■ Exercise aim
I would like the lines below, from the one with "Allah hangi hayvanı seviyor?" through the one with "وأكدت الدكتورة مايا", copied exactly and without any pictures.
== Segment start ==
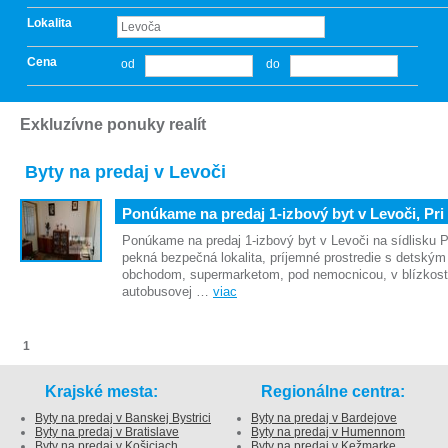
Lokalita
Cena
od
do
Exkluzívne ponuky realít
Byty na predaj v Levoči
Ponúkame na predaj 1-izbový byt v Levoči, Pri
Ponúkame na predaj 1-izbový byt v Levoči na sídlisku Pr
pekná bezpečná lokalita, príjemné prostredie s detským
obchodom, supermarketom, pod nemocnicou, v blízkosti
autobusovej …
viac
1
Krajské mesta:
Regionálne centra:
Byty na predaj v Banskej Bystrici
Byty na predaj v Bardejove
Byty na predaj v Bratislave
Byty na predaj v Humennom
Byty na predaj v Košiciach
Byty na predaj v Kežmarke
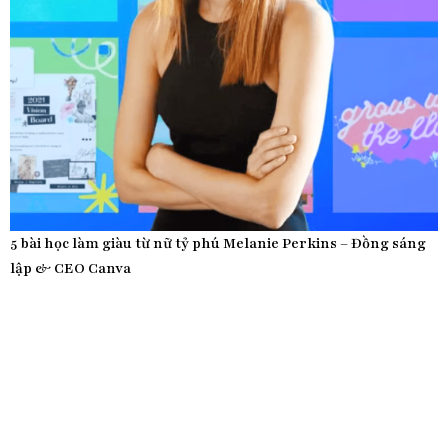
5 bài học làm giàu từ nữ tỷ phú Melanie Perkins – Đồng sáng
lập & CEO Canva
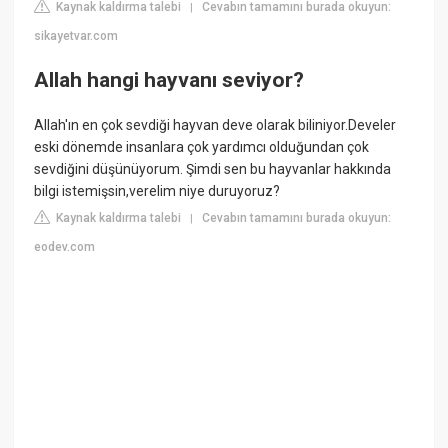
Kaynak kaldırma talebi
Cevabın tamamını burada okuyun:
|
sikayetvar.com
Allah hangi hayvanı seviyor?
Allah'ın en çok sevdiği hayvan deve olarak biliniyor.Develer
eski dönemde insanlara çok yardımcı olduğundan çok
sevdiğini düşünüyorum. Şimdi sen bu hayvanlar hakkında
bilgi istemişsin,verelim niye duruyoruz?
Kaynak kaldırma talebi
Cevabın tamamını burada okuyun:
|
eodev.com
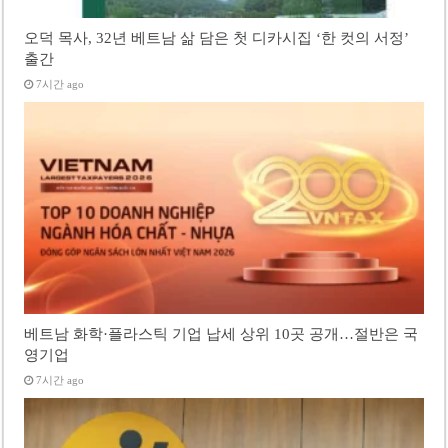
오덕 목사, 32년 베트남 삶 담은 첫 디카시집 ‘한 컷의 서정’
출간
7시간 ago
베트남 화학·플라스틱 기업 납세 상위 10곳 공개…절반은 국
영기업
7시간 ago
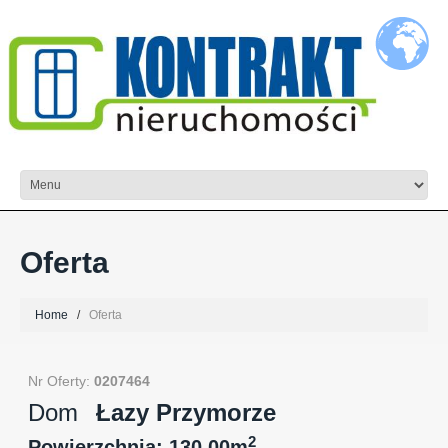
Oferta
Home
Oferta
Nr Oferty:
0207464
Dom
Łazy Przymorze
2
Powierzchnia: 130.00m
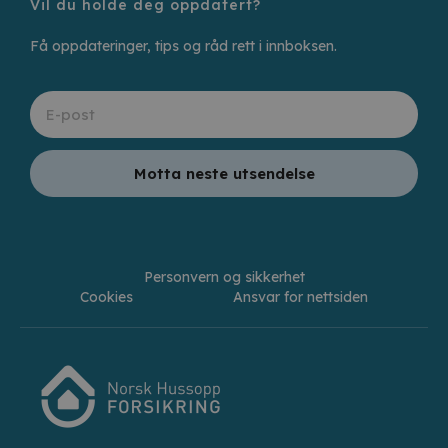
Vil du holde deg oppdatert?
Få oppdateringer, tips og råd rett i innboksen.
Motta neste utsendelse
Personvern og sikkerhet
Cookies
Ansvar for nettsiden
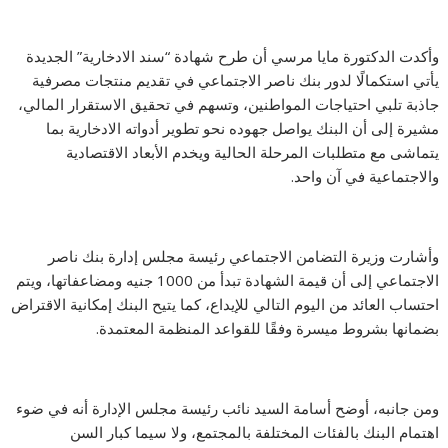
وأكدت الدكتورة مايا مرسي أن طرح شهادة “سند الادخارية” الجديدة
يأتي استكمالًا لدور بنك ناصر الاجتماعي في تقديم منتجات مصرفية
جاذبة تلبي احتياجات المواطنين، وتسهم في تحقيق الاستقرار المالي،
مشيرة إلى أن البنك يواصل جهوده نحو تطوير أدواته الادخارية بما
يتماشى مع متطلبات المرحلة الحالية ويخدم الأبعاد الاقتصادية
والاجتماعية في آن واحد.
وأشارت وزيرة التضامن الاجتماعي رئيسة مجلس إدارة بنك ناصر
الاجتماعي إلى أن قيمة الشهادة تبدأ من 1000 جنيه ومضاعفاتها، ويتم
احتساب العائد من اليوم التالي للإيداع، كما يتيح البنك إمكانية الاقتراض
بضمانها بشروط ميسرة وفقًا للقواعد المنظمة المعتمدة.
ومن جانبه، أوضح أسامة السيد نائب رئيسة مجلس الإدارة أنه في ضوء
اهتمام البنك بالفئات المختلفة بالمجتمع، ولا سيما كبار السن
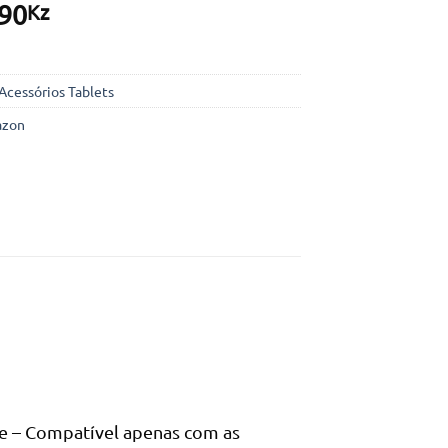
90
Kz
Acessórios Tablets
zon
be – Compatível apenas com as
== Segment end ==
== Segment start ==
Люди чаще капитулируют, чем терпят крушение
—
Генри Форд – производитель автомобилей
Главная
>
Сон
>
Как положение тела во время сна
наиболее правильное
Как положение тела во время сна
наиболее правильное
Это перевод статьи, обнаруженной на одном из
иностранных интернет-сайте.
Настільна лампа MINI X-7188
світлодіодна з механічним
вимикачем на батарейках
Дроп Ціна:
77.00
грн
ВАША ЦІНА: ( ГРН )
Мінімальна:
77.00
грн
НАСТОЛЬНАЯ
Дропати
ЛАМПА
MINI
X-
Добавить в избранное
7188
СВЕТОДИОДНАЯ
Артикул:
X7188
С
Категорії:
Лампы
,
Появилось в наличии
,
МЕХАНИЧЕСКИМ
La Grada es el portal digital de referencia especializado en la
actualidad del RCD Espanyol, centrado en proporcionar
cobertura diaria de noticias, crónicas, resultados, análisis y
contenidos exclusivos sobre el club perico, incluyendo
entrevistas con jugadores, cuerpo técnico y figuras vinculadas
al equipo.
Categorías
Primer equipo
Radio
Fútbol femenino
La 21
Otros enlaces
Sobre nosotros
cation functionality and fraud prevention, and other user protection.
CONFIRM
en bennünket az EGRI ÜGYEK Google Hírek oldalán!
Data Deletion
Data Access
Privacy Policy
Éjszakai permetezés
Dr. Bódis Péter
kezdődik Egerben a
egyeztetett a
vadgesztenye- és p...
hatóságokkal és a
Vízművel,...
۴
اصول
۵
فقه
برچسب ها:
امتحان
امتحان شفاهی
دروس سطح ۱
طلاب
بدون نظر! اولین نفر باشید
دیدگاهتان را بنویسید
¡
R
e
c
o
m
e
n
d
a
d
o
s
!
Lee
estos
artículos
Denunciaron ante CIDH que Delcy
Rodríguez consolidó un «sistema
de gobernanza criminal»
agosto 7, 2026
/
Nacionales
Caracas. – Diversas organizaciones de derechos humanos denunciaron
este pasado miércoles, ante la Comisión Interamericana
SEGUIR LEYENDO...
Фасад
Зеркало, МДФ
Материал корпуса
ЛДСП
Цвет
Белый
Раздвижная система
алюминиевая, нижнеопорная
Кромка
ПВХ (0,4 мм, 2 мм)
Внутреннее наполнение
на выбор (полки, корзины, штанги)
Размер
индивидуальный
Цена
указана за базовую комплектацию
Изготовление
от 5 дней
== Segment end ==
■ Problem solution
Allah hangi hayvanı seviyor?
Allah'ın en çok sevdiği hayvan deve olarak biliniyor.Develer
eski dönemde insanlara çok yardımcı olduğundan çok
sevdiğini düşünüyorum. Şimdi sen bu hayvanlar hakkında
bilgi istemişsin,verelim niye duruyoruz?
Kaynak kaldırma talebi
Cevabın tamamını burada okuyun:
|
eodev.com
오덕 목사, 32년 베트남 삶 담은 첫 디카시집 ‘한 컷의 서정’
출간
7시간 ago
베트남 화학·플라스틱 기업 납세 상위 10곳 공개…절반은 국
영기업
7시간 ago
Oferta
Home
Oferta
Nr Oferty:
0207464
Dom
Łazy Przymorze
2
Powierzchnia: 130.00m
Vil du holde deg oppdatert?
Få oppdateringer, tips og råd rett i innboksen.
Motta neste utsendelse
Personvern og sikkerhet
Cookies
Ansvar for nettsiden
وأكدت الدكتورة مايا مرسي أن طرح شهادة “سند الادخارية” الجديدة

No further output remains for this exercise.